É O QUE SE PODE ARRANJAR: Bem posso eu votar pela despenalização do aborto, ou todos os anos dedicar 1/4 da cadeira de psicologia social que lecciono à desmontagem dos mecanismos do racismo e de xenofobia; são notas como a que se segue, que me valem aqui em alguma blogosfera, o labéu de reaccionário ou obcecado com a esquerda. Compreendo, pois que muitos do mecanismos de acção dos utópico-revolucionários fundam-se mais no cadafalso e na intolerância, do que na discussão de ideias. Adiante.

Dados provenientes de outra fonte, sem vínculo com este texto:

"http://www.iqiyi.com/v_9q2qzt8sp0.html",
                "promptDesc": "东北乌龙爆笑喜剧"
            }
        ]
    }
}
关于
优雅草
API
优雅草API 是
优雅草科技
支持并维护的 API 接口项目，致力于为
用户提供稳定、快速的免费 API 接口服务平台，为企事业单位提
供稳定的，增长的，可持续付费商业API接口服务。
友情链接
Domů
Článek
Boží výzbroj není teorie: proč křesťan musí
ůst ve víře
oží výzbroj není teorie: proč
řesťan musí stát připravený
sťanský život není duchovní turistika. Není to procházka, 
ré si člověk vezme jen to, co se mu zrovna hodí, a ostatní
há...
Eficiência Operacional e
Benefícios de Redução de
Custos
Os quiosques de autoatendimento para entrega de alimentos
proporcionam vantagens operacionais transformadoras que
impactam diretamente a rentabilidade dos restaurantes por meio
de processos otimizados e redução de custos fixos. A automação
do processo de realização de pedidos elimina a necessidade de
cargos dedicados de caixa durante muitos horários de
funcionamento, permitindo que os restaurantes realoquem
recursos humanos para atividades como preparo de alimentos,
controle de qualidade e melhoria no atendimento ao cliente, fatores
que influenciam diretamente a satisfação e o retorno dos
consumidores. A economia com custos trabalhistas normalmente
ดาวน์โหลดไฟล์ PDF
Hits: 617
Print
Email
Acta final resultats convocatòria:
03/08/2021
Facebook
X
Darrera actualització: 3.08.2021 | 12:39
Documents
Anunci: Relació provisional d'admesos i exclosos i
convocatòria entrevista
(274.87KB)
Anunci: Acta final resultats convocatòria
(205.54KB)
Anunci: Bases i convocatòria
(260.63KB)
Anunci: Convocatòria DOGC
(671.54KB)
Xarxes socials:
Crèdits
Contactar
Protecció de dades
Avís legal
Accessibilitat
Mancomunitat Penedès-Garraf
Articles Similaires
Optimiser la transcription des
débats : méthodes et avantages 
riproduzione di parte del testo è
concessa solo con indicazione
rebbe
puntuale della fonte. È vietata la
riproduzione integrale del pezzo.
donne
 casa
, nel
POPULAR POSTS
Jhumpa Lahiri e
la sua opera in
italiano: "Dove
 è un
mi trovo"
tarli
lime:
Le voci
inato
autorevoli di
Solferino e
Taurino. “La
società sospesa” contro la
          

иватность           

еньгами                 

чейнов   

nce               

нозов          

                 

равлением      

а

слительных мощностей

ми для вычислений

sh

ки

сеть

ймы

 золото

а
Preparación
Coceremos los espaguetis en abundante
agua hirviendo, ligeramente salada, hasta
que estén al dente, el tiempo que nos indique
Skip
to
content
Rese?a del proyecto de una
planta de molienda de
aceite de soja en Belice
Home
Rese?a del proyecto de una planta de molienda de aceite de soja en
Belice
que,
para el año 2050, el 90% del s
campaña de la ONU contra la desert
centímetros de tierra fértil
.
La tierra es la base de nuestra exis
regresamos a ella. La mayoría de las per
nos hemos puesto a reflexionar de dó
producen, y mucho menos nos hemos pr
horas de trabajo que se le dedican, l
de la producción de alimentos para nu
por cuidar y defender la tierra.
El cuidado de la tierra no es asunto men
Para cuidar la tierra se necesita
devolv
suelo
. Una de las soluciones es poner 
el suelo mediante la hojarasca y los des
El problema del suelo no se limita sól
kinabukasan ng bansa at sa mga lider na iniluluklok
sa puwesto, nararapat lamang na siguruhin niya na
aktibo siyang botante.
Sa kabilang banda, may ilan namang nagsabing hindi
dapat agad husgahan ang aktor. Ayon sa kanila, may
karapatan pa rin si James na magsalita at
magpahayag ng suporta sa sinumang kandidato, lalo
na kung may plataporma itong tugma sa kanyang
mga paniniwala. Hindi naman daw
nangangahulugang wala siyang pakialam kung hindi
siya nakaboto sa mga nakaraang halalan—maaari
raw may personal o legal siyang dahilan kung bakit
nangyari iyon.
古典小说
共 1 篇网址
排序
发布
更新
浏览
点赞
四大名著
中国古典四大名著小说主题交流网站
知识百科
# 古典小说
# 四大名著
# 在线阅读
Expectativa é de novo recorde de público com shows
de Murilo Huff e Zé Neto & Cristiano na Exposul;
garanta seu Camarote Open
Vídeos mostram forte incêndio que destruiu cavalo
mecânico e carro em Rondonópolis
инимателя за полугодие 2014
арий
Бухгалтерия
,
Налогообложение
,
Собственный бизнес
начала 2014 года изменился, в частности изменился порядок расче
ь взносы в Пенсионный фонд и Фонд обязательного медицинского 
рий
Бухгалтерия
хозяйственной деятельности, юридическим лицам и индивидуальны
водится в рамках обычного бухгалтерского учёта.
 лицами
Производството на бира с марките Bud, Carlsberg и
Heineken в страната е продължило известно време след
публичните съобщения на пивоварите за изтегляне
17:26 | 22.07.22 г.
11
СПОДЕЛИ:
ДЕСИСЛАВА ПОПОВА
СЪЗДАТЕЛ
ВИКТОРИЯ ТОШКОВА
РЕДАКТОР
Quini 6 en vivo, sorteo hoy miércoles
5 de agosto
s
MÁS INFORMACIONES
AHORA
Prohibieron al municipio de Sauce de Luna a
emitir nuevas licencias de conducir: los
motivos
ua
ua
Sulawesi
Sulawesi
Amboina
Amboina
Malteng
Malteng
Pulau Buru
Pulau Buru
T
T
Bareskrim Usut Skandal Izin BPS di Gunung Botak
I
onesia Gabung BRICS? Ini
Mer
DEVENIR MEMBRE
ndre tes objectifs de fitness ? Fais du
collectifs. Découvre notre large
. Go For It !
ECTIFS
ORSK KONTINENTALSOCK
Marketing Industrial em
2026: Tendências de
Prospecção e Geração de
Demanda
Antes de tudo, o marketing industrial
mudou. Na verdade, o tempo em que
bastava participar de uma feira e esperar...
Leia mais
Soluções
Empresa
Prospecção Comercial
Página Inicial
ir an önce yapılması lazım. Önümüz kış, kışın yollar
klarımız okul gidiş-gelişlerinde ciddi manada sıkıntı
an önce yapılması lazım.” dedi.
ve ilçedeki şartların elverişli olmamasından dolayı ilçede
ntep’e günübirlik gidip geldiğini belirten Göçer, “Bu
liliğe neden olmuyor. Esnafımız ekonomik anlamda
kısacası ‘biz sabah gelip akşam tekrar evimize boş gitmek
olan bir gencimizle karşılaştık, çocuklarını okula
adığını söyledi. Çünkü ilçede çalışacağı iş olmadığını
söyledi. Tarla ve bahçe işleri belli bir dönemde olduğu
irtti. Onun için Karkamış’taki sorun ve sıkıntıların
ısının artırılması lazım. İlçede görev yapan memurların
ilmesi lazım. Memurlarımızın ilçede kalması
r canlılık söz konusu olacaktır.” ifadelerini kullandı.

A nota que deixo prende-se com a passagem anunciada hoje na SIC de um filminho menor, mas didáctico. Trata-se do Massacre dos Inocentes e relata as vicissitudes dos boat-people que fugiam do regime comunista do Vietname. Saigão foi definitivamente libertada em 1975 da influência norte-americana, e para terem a certeza que a libertação seria completa, cerca de 0.5 milhões de estudantes, funcionários, budistas, comunistas do Sul, foram encarcerados em campos de reeducação. A perseguição e assassínio não diferiram muito das exercidas, sobretudo no Norte, antes da intervenção americana, foram até talvez menos violentas. Mas se nessa altura Ho-CHi Min já era o ídolo dos make peace not war, e o mártir do Tio Sam, claro que depois de 1975, os meninos pacifistas e da esquerda universitária ocidental não verteram uma lágrima, não fizeram uma manifestação. Pior: para eles, o regime era uma bandeira.
O filminho de hoje é uma pequena e miserável homenagem a esses tempos e a essas pessoas. Aqueles que na altura batiam com a mão no peito por Hanói, hoje dirão que não podem ficar amarrados ao passado. O que é interessante é que a noção de passado, para esta gente, é assaz particular: daqui a quantos anos o PCP e amici vão saber o que se passou em Cuba durante todos estes anos? Por isso existe apesar de tudo uma diferença, aqui mesmo na blogosfera: entre uma esquerda como por exemplo do Barnabé, que denuncia o que há para denunciar, e uma esquerda cinquentona, ressabiada, moralmente superior e carregada de silêncios selectivos. Hoje, indignada, esta esquerda caviar-de-ovas-de-salmão dirá ( como muito tarde disse do estalinismo), também, que não se revia naquilo, que não era o que defendiam. Pois não. Bom seria terem dito isso na altura: na alegre casa das ideologias, a suposta superioridade moral tem o seu preço.